◆ DIRECTIONS ◆
Copy the passage of the text on Malawi's Minister of Gender that begins with "The Minister of Gender has" and ends with "the 2025 election.". Keep its wording and punctuation unchanged.

= Minister of Gender (Malawi) =

The Minister of Gender has been a ministerial position in the cabinet of Malawi under several Presidents. The title and precise role has varied. Mary Navicha became the Minister of Gender, Children, Disability & Social Welfare following the 2025 election.

==List of officeholders==
- 1994-1996 Edda E. Chitalo Minister of State for Women’s and Children’s Affairs
- 1996-1999 Lizzie Lossa Minister of Women’s and Children’s Affairs, Community Development and Social Welfare
- 1999-2000 Mary Kaphwereza Banda Minister of Women’s and Children’s Affairs, Community Development
- 2003-2004 Alice Sumani Minister of Gender and Community Services
- 2004-2006 Joyce Banda Minister of Women, Child Welfare and Community Service
- 2006-2008 Kate Kainja-Kaluluma Minister of Women and Child Development
- 2008-2009 Anna Andrew Namathanga Kachikho Minister of Women and Child Development
- 2009-2010 Patricia Kaliati Minister of Gender, Child Development and Community Development
- 2010-2011 Theresa Gloria Mwale Minister of Gender, Child and Community Development
- 2011-2013 Rene Bessie Kachere Minister of Gender, Child and Community Development
- 2013-2014 Mary Clara Makungwa Minister of Gender, Children and Social Welfare
- 2014-2016 Patricia Kaliati Minister of Gender, Children, Disability and Social Welfare
- 2016- currently Jean Kalilani Minister of Gender, Children, Disability and Social Welfare
- missing names
- 2022-currently Patricia Kaliati Minister of Gender, Children, Disability and Social Welfare
- 2025-currently Mary Navicha Minister of Gender, Children, Disability & Social Welfare.

◆ DATA SECTION ◆
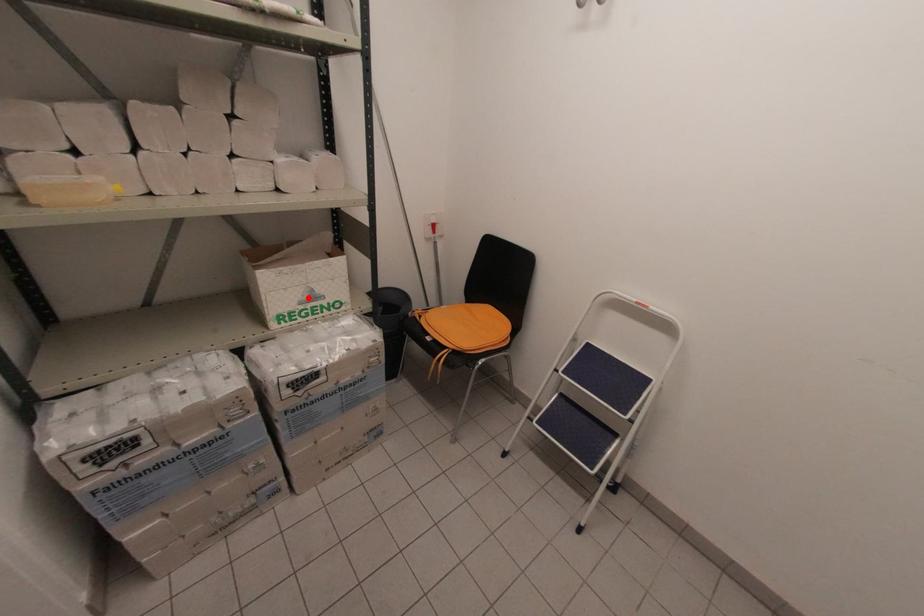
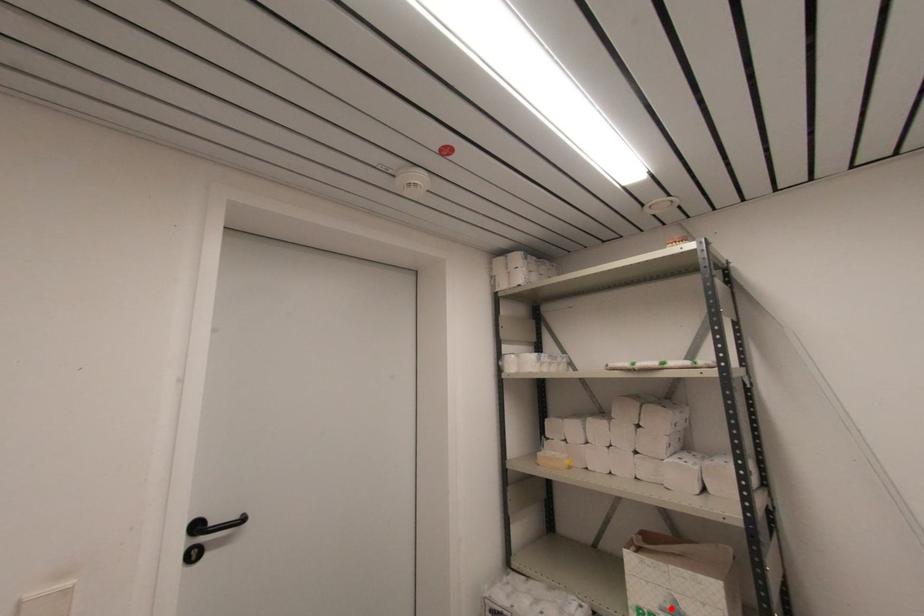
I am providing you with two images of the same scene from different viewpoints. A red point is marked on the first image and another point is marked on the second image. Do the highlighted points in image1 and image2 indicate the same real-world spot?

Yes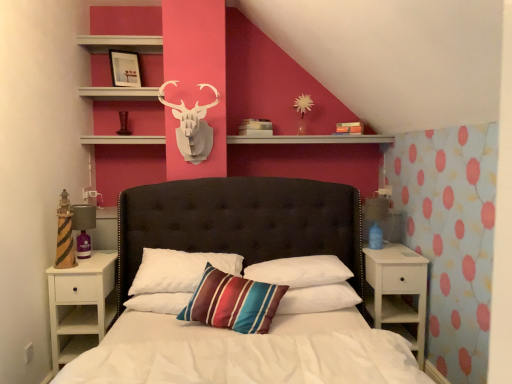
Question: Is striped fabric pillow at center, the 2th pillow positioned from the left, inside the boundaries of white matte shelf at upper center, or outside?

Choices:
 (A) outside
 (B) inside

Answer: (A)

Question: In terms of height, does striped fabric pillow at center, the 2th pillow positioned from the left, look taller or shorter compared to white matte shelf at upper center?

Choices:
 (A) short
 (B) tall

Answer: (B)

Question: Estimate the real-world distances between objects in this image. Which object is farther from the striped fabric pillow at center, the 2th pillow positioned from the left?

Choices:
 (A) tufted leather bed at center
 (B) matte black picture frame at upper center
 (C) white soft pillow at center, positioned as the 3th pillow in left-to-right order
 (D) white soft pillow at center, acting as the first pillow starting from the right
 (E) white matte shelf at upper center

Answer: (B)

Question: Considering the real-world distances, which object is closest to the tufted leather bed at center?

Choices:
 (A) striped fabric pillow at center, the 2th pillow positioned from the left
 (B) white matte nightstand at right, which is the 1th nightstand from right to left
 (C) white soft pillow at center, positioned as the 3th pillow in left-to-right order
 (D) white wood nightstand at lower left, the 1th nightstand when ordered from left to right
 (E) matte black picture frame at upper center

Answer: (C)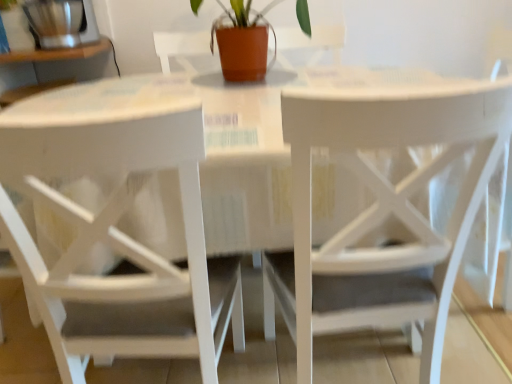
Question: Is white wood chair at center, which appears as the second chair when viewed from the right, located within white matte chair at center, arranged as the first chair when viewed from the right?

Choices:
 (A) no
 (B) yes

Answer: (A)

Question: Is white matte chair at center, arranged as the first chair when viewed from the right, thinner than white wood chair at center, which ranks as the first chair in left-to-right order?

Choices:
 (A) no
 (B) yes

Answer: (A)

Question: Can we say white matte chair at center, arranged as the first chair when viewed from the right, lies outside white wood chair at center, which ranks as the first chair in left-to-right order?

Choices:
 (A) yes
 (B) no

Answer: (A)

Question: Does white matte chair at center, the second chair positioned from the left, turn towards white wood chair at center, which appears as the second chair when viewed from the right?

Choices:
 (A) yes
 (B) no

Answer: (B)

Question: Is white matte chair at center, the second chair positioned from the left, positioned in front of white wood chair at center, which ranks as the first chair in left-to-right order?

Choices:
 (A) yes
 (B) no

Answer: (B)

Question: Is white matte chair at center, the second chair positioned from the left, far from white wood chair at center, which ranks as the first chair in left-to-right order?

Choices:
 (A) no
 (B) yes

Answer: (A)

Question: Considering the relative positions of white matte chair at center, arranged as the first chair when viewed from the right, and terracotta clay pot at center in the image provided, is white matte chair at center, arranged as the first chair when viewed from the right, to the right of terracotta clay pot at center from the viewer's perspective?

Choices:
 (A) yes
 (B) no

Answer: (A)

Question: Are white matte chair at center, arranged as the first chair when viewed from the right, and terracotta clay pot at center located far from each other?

◆ ANSWER TO THIS EXERCISE ◆
The Minister of Gender has been a ministerial position in the cabinet of Malawi under several Presidents. The title and precise role has varied. Mary Navicha became the Minister of Gender, Children, Disability & Social Welfare following the 2025 election.